The week ended on a high note, a special matinee concert for Seattle Jazz Fellowship members, free of charge. Membership has its privileges. Grammy-winning trumpeter Lynch and pianist Clement were joined by two of Seattle's young stars in bassist Trevor Ford and drummer Xavier Lecouturier. Clement is currently based in Denver after many years in Seattle first as a student and then professor at Cornish College of the Arts. In the annals of Seattle jazz history, she occupies a high place as a live performer and recording artist. Lecouturier, who is making marks as a composer and bandleader along with his fluent playing on drums, was a student of hers. The connection between the two was clearly evident from the beginning, working their way through "Sweet and Lovely," and Clement's modern vocal spin of "Someone to Watch Over Me."

Lynch's presence brought with it a unique style of playing that melds his deep understanding of bebop language with his equally adept mastery of the Latin jazz lexicon. Working through his originals "Dance the Way U Want To," and "Cambios," as well as a brilliant interpretation of Wayne Shorter's "Virgo," the quartet bore the masterful marks of veteran artistry, blended with the ascending brilliance of Ford and Lecouturier—artistry born and ascending a generation later. Marriott joined Lynch for a two-trumpet frontline, highlighted by a spirited run through of Charlie Parker's classic take on Rhythm changes, "Steeplechase."

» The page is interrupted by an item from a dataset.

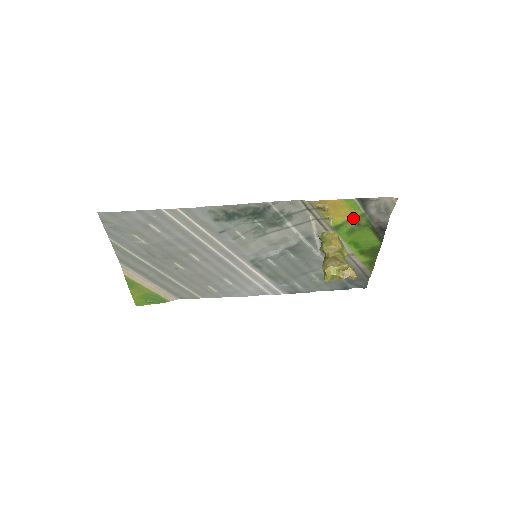
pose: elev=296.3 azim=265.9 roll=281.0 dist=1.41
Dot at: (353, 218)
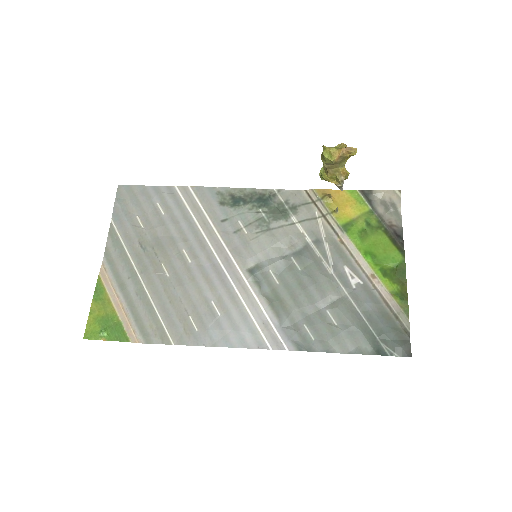
Dot at: (361, 216)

How The Seattle Jazz Fellowship fares in terms of the ultimate goal of having their own space to present jazz music four or five nights a week, to essentially expand what they are doing with Fellowship Wednesdays, has the potential of impacting jazz presentation outside of the Emerald City. It has become obvious that the market-driven business model of the historic jazz club has become obsolete—it has failed in terms of providing a living wage for its jazz artists, and in providing an accessible, affordable way to get the music to the people. Marriott's vision is slowly coming to fruition with the support of the local community on multiple levels. From the volunteers to the members, to the support of local businesses and organizations that seek the betterment of their city and of humanity itself, the pieces are slowly coming together.

As similar models are deployed around the country, the extent to which they point the way to the future of jazz music and culture is what is at stake. The music that used to occupy the multiple clubs along Jackson Street, that used to gather people together in Belltown at Tula's or in Pioneer Square at the New Orleans, Parnell's or Pioneer Banque, occupies a small gallery space on Capitol Hill. Seattle area musicians are arriving on the scene from the city's vaunted school jazz programs, from adult learning spaces and from places abroad. What used to be a remote outpost in the music world, has become an attractive location for those not only seeking a vibrant music scene, but also a vibrant, healthy lifestyle. Between the high Olympic and Cascade peaks, on the deep blue waters of Salish Sea, the city remains a beacon of natural beauty and progressive thought. The location in itself inspires creative conception that becomes brilliant reality.

This has always been, and in whatever form it takes, will always be. It is what brought Jelly Roll Morton and Ray Charles to escape the throes of the Jim Crow South. It is what has produced inspired local heroes Quincy Jones, Ernestine Anderson and many more. Jazz will continue to be the height of artistry in American music, to that, there is no question. The question is, will we value it enough to take steps for not only its survival, but its continued creative success well into the future? The Seattle Jazz Fellowship will provide at least some of the answers.